On Wed, Jun 30, 2010 at 11:03 AM, Hellekin O. Wolf
<hellekin@cepheide.org> wrote:
> Hi,
>
> I was looking into supporting more formats for FOAFSSL-ruby, including
> the recently released rdf-rdfa and rdf-n3 gems.
>
> But what I found looks like hell:
>
>  - there doesn't seem to be a reliable way of discovering the FOAF
> file format,
>  - different formats will fail with different errors,
>  - when no format is given, RDF::Graph won't detect the right one (and
> give unpredictable results)
>
> The original way of doing it in FOAFSSL-ruby is to try it, and
> fallback to a different format on failure.  It works, but it's so ugly
> my grand-mother died.  When I tried to add new formats, I had to find
> another solution.
>
> I went for the following (ugly) algorithm (now, my grand-mother is
> already dead):
>
>  1. lookup the file extension in the given WebID
>  2. lookup the Content-Type after an HTTP HEAD to the WebID
>  3. GET the file and identify it from its contents
>  4. fail if the format isn't known by now.
>
> That gives a pretty good image of a house of cards, if any.
>
> Any idea how to deal properly with auto-discovery of formats?

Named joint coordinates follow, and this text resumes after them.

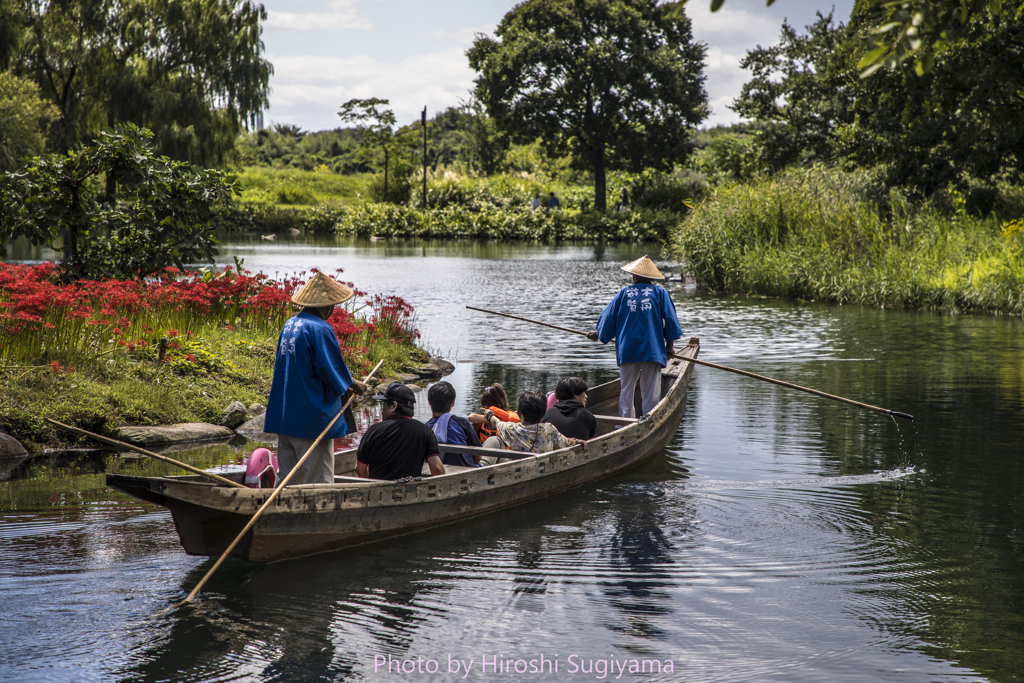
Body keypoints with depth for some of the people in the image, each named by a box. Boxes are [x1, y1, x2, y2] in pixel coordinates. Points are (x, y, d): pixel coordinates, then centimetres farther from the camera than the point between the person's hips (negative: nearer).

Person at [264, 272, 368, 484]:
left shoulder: (289, 325, 11)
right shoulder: (320, 329, -16)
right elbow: (330, 370, -16)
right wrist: (352, 384, 3)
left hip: (284, 415, 8)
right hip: (312, 417, -8)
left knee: (290, 477, 12)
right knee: (319, 477, -2)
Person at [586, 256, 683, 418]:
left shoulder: (624, 292, 7)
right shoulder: (660, 293, 4)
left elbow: (609, 317, 13)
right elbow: (670, 319, 3)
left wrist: (598, 334, 30)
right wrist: (669, 345, 11)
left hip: (627, 349, 1)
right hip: (652, 349, -1)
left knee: (626, 389, 8)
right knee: (650, 391, 1)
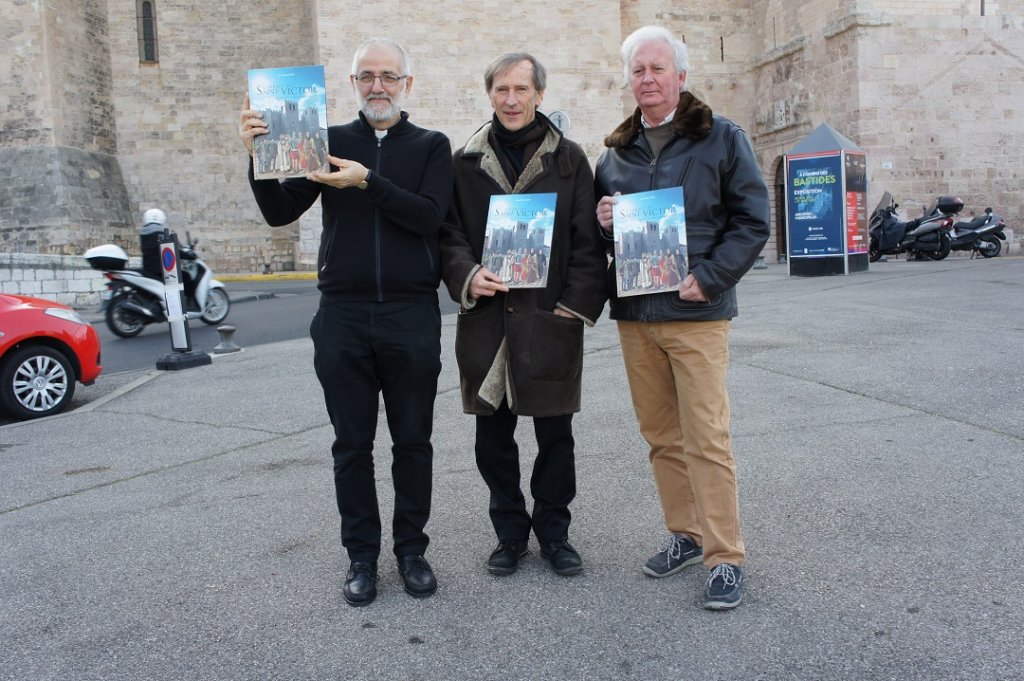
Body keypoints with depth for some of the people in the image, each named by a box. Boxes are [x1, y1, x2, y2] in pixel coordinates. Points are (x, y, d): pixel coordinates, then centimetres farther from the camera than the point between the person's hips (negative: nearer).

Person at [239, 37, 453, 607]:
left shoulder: (431, 147, 7)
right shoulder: (328, 143, 10)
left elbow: (430, 216, -10)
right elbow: (280, 212, 2)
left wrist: (368, 182, -19)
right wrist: (258, 155, -12)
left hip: (412, 317, -1)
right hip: (343, 315, 1)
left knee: (413, 441, 7)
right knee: (352, 444, 7)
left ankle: (412, 549, 23)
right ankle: (363, 555, 22)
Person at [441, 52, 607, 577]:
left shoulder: (569, 159, 7)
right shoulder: (465, 162, 10)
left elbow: (588, 241, 4)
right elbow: (448, 234, 8)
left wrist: (577, 304, -6)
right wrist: (467, 276, -11)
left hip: (551, 320, -1)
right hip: (486, 320, 1)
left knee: (555, 436, 8)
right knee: (493, 438, 8)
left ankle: (553, 533, 25)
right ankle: (510, 533, 25)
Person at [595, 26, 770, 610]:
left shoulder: (722, 138, 2)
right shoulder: (615, 151, 15)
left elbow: (753, 221, -2)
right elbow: (597, 221, 23)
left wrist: (708, 278, -14)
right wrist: (600, 219, -1)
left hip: (697, 312, -5)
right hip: (634, 314, 5)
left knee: (707, 438, -5)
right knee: (661, 434, 11)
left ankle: (726, 557, 6)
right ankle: (686, 535, 25)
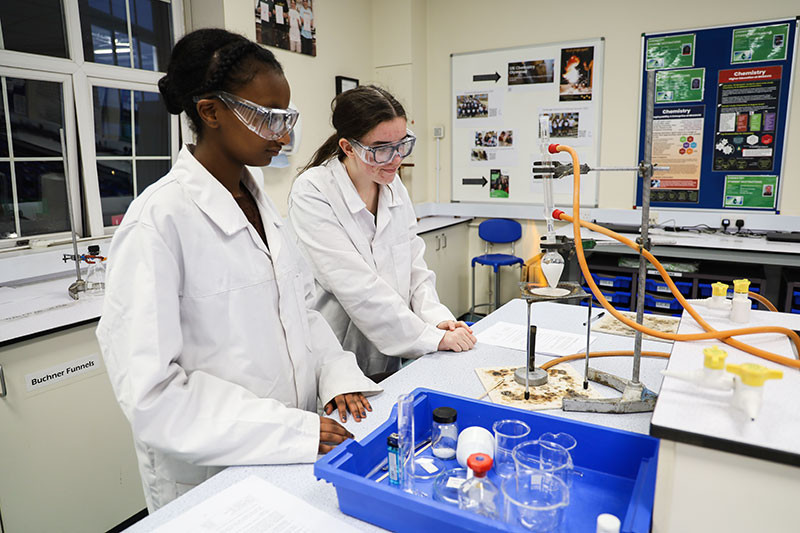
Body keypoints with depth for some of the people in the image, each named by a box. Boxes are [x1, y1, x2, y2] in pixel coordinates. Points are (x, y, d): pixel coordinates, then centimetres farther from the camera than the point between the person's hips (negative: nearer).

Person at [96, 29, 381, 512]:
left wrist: (337, 373, -8)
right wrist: (292, 431, -25)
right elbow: (149, 390, -23)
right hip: (210, 475, -6)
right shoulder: (160, 218, -21)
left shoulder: (258, 200, 2)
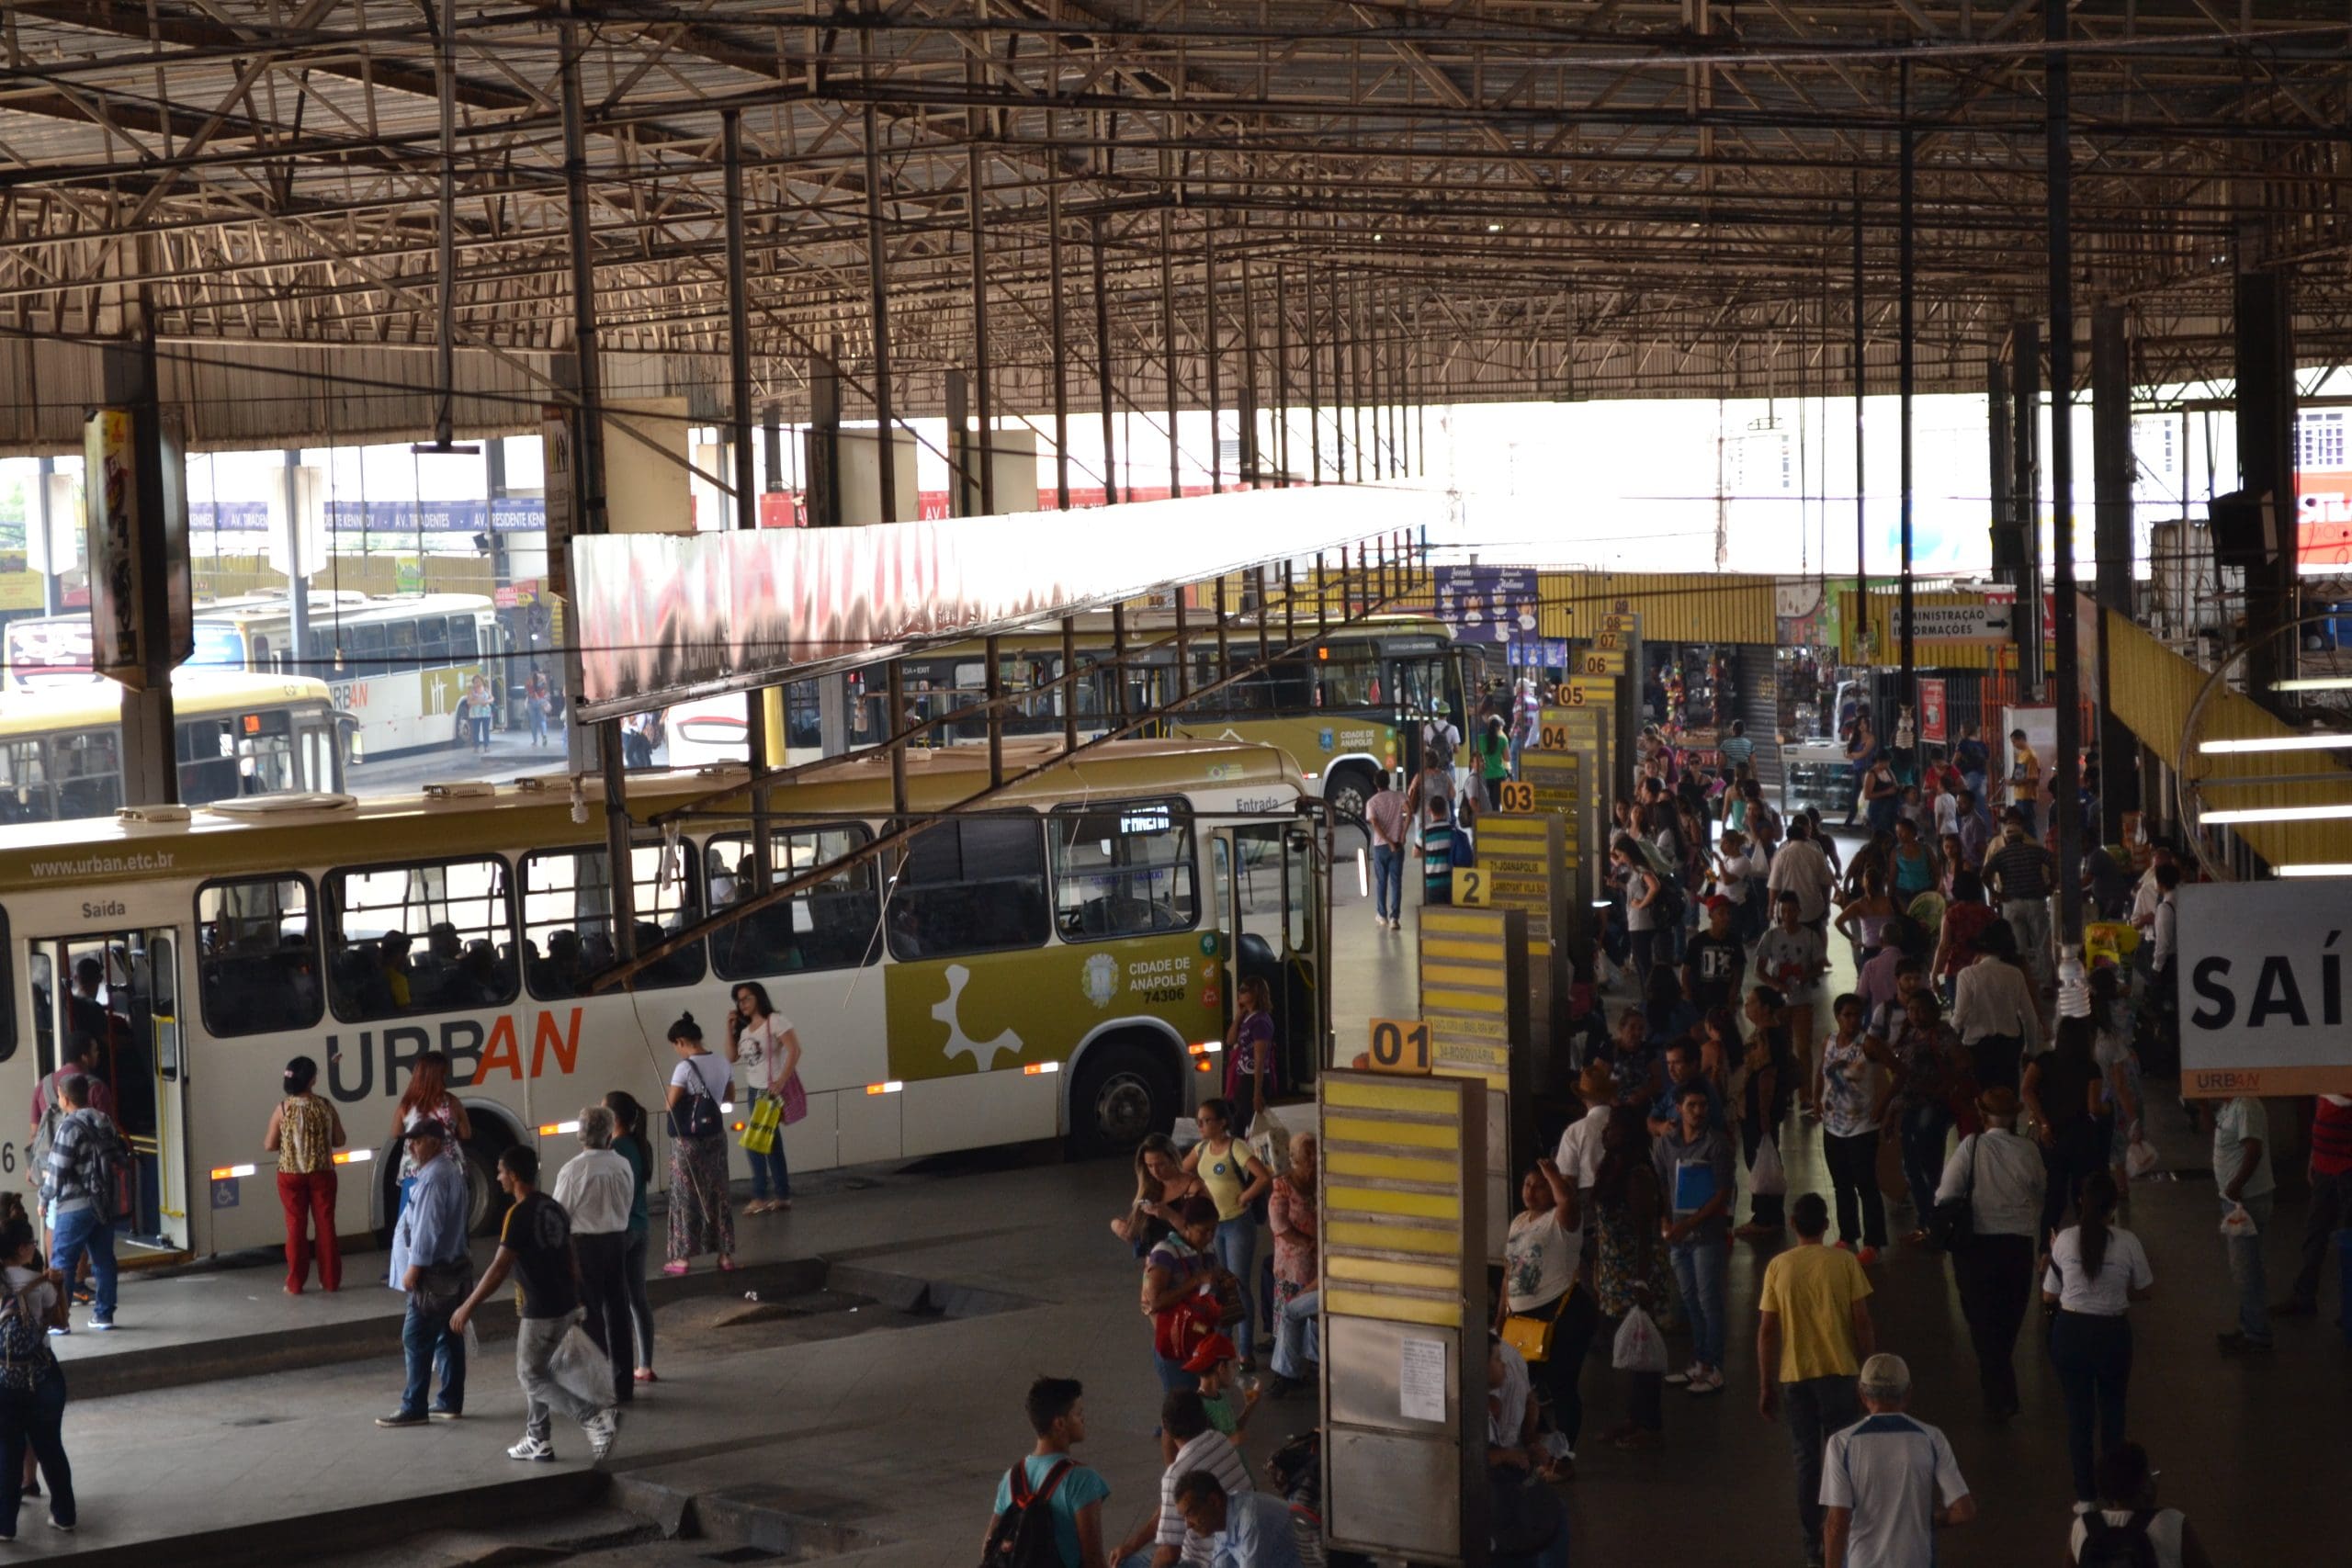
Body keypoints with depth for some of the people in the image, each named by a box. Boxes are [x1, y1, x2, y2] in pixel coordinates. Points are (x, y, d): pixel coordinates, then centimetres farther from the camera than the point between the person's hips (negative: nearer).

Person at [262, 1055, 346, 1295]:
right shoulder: (325, 1106, -7)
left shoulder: (282, 1109, -10)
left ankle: (295, 1283, 8)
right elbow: (339, 1141, 0)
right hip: (322, 1174, 0)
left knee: (296, 1227, 6)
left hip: (291, 1175, 0)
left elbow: (269, 1146, -5)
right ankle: (330, 1280, 13)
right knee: (326, 1225, 9)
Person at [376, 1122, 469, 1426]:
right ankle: (450, 1402, 16)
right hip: (451, 1268, 10)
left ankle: (413, 1409, -4)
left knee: (416, 1341, -6)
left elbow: (427, 1228, -23)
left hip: (433, 1274, -10)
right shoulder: (452, 1173, 14)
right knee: (448, 1337, 12)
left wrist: (413, 1268, -19)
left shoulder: (433, 1178, -19)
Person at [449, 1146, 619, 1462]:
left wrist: (467, 1307, -16)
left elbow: (499, 1269, -21)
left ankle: (595, 1416, -12)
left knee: (532, 1377, 2)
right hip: (565, 1305, 8)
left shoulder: (520, 1214, -18)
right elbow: (571, 1260, 14)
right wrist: (574, 1300, 24)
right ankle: (538, 1440, 22)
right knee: (534, 1371, 19)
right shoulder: (554, 1208, 8)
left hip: (540, 1311, -8)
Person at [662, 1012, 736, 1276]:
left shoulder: (685, 1068, -19)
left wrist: (684, 1099, 4)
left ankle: (683, 1259, 10)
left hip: (687, 1141, -6)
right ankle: (725, 1255, 14)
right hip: (715, 1136, 6)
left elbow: (670, 1105, -15)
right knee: (718, 1195, 12)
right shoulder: (722, 1063, 2)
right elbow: (727, 1097, 15)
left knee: (686, 1198, 4)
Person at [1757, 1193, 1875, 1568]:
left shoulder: (1778, 1267, -2)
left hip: (1794, 1376, 1)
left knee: (1806, 1460, 9)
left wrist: (1766, 1387, 5)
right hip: (1838, 1371, -1)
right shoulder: (1844, 1262, -6)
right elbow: (1862, 1323, -6)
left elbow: (1766, 1332, -2)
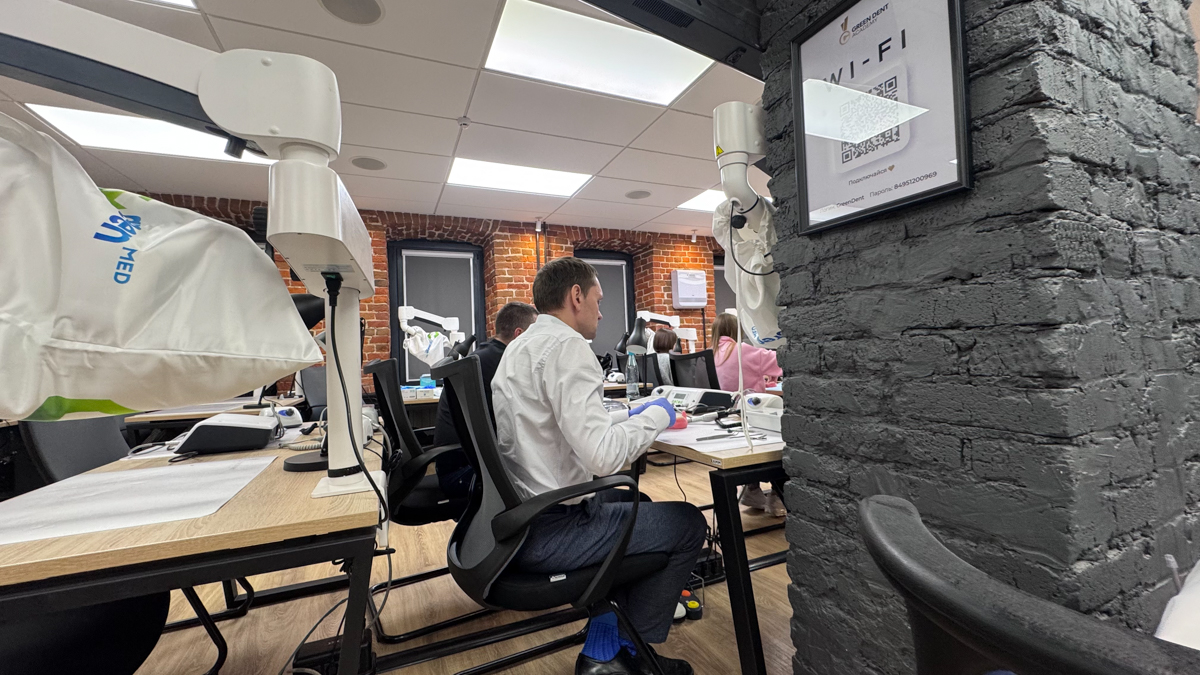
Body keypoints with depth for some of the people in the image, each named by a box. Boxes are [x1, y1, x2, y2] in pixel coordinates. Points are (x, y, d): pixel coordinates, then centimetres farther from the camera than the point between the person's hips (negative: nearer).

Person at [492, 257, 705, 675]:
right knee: (687, 522, 4)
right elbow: (601, 455, -28)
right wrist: (655, 416, -10)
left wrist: (630, 414, 13)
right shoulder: (566, 344, -20)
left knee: (632, 502, 27)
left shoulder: (522, 344, 11)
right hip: (545, 530, -10)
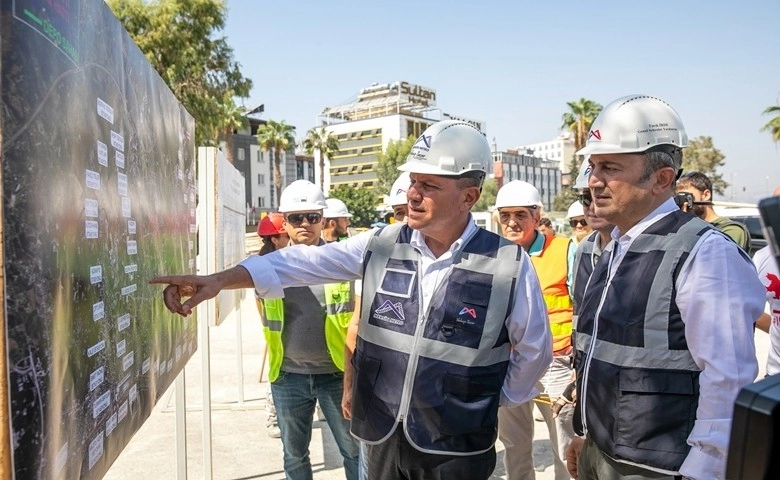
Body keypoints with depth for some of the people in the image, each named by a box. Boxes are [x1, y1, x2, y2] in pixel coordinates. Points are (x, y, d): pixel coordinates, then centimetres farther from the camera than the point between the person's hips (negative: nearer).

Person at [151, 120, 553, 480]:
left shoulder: (509, 264, -12)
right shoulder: (380, 245, -5)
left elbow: (534, 350, 0)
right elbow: (300, 263, -8)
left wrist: (494, 403, 6)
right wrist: (219, 280, -17)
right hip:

Perhaps you might want to take a look at the code in Rack::LinkedData
[1], which enumerates available RDF.rb serializers (enumerating
parsers, which you need for your use case, is done much the same way)
and implements server-side Linked Data content negotiation based on
that.

More broadly, though, what you need is a Linked Data client, and
RDF.rb does not (at least as yet) provide that. If you're expecting
`RDF::Graph.load(filename)` to automagically do HTTP content
negotiation for you, you're expecting too much from it. The only
criteria it uses to select a parser to use are the given file
extension or an explicit format specifier; and it only incidentally
supports URLs at all, through the magic of Ruby's open-uri standard
library, so it has zero awareness of any pertinent HTTP headers.

If you were to implement and contribute code for client-side Linked
Data content negotiation, that would be a welcome feature. But until
such a feature is available, you need to do it all manually; see
Rack::LinkedData's README for references to the relevant Linked Data
recommendations, e.g. [2], that contain details on the algorithm you
should use.

-- 
Arto Bendiken | @bendiken

[1] http://github.com/datagraph/rack-linkeddata
[2] http://www4.wiwiss.fu-berlin.de/bizer/pub/LinkedDataTutorial/

Received on Wednesday, 30 June 2010 11:14:08 UTC